• _PROBLEM TO SOLVE_: Reproduce the stretch of Dorothea Veit's letter to Schleiermacher from "Might it not" through "on to me! . . .", keeping every word and mark unchanged.

• _EXCERPT PROVIDED_:
Letter 308a

308a. Dorothea Veit to Schleiermacher in Berlin: Jena, 16 April 1801 [*]

Jena, 16 April 1801

You, too, my dear Schleiermacher, must forgive me for not having written in so long. Things here are just so peculiar. Because all, really all our friends and acquaintances are absent, we hardly can get around to all the writing. We are living here as solitary as the Robinsons. [1] Ritter is away, Madam Paulus is away; [2] they really were the only people we were seeing more regularly, not counting people who visit us sporadically. [2a]

You related quite a bit of truly delightful things about my good Sancho Florentin. [3] The poor man now has to put up with all sorts of things he never dreamed of when he was still wandering about like a ghost and as a mere idea in my body. And did I really and truly give birth to him and bring him into real reality merely for him to be praised by Merkel, [4] condemned by Brentano, [5] and to have the city of Hamburg declare him a citizen? [6] What a wretched fate! —

We, too, had already heard about this last rumor; but to whom might we owe this rather robust interpretation? —

Part two was supposed to be finished by the book fair but unfortunately is not — this past winter has not been particularly conducive to my poesy, and for several weeks now my health has unfortunately also been very bad. [7]

I must go to Leipzig in a week or so; [8] what will I find out during this visit? After the book fair, I think I will be able to transfer money to you through Wilhelm to pay our debt with Bütow. [9]

Might it not be possible, my dear Schleiermacher, for you to send me my tea machine through someone traveling to Leipzig? My Wedgwood tea service, of course, must still be there, and white cups, a large tea platter, and handsome glasses. [10] Did Madam Bernhardi keep these pieces? So, we still have demands to make on her; if they are there, and are not being sold, then I would very much like to see these worthy persons again. If only you could find an occasion to send them on to me! . . .

• _LISTED RECORDS_:
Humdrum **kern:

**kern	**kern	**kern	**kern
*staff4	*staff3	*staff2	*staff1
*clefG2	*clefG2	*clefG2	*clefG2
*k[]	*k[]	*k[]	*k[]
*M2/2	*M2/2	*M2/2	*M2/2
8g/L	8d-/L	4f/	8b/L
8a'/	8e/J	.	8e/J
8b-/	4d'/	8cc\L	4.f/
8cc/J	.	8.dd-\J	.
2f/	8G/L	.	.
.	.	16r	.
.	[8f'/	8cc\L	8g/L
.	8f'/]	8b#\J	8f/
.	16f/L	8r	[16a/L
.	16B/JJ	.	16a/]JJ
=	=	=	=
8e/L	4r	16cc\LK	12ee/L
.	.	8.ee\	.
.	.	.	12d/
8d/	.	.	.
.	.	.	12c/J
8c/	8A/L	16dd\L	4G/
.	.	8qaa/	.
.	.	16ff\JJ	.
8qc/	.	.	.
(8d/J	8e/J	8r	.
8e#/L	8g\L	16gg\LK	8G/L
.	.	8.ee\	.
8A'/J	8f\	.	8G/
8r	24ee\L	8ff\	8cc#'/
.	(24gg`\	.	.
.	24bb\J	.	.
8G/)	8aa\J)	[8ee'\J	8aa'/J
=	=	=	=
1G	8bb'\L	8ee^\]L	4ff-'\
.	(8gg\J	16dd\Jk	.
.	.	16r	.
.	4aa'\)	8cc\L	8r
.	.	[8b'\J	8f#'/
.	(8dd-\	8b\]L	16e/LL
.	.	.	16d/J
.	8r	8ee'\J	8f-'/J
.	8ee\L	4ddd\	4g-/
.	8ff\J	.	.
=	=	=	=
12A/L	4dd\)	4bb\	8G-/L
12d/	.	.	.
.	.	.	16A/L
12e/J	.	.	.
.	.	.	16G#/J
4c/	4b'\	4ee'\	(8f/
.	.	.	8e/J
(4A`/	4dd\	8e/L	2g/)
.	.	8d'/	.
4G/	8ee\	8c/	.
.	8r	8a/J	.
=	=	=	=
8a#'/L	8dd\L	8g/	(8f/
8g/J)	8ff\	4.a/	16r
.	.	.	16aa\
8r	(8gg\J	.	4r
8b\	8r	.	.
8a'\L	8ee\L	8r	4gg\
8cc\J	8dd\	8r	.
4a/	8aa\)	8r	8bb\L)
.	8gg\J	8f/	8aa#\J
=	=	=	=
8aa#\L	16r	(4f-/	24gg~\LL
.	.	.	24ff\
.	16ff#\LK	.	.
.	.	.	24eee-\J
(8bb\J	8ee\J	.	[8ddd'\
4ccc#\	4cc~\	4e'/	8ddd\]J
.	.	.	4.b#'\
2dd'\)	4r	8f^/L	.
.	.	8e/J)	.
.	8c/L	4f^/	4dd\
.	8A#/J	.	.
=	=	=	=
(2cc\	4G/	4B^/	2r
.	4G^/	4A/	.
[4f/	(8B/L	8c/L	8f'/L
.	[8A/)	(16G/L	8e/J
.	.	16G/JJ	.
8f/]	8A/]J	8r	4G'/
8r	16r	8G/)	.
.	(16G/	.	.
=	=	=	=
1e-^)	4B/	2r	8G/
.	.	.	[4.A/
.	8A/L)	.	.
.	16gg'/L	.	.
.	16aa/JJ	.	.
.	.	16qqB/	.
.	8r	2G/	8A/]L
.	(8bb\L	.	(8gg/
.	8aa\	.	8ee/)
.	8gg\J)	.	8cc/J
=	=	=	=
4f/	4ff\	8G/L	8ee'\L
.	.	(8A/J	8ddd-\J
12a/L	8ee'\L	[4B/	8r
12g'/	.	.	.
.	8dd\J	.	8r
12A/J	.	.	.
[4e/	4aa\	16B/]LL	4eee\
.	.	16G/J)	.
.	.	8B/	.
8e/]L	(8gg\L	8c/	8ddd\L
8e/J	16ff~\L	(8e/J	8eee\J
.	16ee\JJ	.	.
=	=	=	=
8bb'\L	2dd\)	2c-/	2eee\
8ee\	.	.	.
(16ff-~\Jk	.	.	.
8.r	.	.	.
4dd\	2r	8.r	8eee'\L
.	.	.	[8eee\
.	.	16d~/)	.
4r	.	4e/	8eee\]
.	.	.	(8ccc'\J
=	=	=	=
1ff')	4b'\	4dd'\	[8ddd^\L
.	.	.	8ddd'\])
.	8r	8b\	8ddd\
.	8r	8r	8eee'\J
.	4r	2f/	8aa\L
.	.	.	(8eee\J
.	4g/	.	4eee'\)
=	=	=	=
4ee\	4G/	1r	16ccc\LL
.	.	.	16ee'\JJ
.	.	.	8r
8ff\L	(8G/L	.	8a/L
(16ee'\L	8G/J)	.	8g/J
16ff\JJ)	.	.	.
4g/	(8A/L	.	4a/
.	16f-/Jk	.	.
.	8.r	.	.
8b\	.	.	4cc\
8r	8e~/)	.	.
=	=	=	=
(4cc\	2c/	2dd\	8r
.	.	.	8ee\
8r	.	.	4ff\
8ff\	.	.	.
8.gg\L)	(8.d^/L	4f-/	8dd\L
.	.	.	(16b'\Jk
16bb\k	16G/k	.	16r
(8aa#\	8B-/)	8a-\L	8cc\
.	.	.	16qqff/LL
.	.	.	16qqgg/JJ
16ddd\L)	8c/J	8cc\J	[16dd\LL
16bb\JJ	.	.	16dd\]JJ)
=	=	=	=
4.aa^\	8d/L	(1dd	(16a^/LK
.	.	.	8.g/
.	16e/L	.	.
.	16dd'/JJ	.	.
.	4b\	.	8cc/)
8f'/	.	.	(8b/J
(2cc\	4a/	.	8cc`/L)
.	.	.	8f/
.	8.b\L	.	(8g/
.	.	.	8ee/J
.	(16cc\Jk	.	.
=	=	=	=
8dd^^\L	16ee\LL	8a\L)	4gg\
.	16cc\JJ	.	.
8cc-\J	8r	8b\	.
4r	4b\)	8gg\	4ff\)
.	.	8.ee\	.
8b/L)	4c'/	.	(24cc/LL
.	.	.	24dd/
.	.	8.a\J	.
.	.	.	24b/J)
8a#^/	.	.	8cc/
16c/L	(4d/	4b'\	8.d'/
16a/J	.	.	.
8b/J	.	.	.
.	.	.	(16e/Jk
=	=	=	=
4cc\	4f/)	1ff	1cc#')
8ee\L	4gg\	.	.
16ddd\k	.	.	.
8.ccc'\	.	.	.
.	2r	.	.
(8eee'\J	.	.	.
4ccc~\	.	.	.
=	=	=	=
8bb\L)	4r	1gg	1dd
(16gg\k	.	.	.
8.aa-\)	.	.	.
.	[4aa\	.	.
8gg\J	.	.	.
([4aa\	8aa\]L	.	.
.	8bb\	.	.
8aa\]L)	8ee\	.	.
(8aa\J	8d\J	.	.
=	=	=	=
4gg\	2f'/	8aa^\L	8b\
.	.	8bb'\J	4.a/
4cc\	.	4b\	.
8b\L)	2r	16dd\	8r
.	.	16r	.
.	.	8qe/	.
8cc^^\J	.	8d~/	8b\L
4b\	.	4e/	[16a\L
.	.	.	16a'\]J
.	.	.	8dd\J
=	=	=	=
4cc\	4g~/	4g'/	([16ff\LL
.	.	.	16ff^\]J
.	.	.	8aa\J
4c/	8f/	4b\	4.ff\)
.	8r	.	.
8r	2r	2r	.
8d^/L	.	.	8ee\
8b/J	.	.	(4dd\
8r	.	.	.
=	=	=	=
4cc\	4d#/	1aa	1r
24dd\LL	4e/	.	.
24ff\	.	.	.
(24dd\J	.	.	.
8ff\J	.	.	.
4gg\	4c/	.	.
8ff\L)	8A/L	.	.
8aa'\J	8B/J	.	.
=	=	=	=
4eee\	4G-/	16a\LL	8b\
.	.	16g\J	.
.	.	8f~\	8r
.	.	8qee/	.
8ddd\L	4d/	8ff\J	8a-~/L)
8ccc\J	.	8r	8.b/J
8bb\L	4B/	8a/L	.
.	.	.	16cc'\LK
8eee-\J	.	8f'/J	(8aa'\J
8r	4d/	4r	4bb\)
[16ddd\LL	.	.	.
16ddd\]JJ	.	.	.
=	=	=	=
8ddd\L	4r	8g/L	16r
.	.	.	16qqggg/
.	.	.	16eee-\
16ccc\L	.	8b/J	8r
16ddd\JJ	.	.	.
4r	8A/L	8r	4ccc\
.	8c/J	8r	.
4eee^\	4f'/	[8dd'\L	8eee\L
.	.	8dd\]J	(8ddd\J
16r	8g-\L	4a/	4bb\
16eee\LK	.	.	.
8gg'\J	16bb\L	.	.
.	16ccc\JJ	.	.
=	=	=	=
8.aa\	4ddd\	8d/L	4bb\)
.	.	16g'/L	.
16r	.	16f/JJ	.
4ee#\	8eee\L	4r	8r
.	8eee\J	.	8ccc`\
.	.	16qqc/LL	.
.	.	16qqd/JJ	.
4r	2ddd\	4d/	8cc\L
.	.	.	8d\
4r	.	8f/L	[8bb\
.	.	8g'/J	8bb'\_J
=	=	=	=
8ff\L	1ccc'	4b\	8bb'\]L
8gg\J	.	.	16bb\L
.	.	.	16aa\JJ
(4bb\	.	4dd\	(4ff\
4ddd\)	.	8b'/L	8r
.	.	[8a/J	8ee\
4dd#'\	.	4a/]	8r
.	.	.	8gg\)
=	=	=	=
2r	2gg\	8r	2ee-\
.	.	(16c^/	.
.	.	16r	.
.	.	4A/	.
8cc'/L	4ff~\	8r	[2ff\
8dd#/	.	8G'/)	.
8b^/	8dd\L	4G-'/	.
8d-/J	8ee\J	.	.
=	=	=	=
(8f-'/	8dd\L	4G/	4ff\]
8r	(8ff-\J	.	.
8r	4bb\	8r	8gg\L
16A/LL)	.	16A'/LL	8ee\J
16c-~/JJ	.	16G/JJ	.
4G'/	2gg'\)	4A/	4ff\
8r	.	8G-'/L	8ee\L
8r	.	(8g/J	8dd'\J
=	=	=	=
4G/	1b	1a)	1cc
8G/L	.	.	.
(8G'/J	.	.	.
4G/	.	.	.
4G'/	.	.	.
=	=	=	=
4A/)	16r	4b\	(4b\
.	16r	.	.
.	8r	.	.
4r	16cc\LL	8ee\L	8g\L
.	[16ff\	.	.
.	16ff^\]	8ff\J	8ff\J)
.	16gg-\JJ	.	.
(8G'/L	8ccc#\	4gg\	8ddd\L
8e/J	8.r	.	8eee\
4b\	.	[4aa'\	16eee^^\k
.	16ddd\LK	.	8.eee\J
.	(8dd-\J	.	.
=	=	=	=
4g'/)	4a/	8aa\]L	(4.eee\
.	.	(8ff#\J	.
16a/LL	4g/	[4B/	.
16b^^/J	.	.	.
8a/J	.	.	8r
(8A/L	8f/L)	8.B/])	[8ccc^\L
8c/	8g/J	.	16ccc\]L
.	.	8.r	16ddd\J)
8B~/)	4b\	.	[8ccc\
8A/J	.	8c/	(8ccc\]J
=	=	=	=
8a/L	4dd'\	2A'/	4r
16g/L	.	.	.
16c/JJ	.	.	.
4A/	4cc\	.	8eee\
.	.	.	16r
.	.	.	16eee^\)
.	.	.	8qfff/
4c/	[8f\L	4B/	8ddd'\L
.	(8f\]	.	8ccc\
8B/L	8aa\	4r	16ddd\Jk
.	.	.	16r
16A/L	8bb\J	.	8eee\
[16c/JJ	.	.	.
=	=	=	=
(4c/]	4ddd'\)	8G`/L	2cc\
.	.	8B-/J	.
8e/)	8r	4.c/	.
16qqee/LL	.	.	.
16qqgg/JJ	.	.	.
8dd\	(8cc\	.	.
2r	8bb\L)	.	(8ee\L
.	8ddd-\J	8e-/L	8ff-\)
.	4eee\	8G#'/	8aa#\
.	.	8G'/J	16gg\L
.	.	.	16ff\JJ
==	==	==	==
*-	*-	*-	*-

• _ANSWER TO THIS PROBLEM_:
Might it not be possible, my dear Schleiermacher, for you to send me my tea machine through someone traveling to Leipzig? My Wedgwood tea service, of course, must still be there, and white cups, a large tea platter, and handsome glasses. [10] Did Madam Bernhardi keep these pieces? So, we still have demands to make on her; if they are there, and are not being sold, then I would very much like to see these worthy persons again. If only you could find an occasion to send them on to me! . . .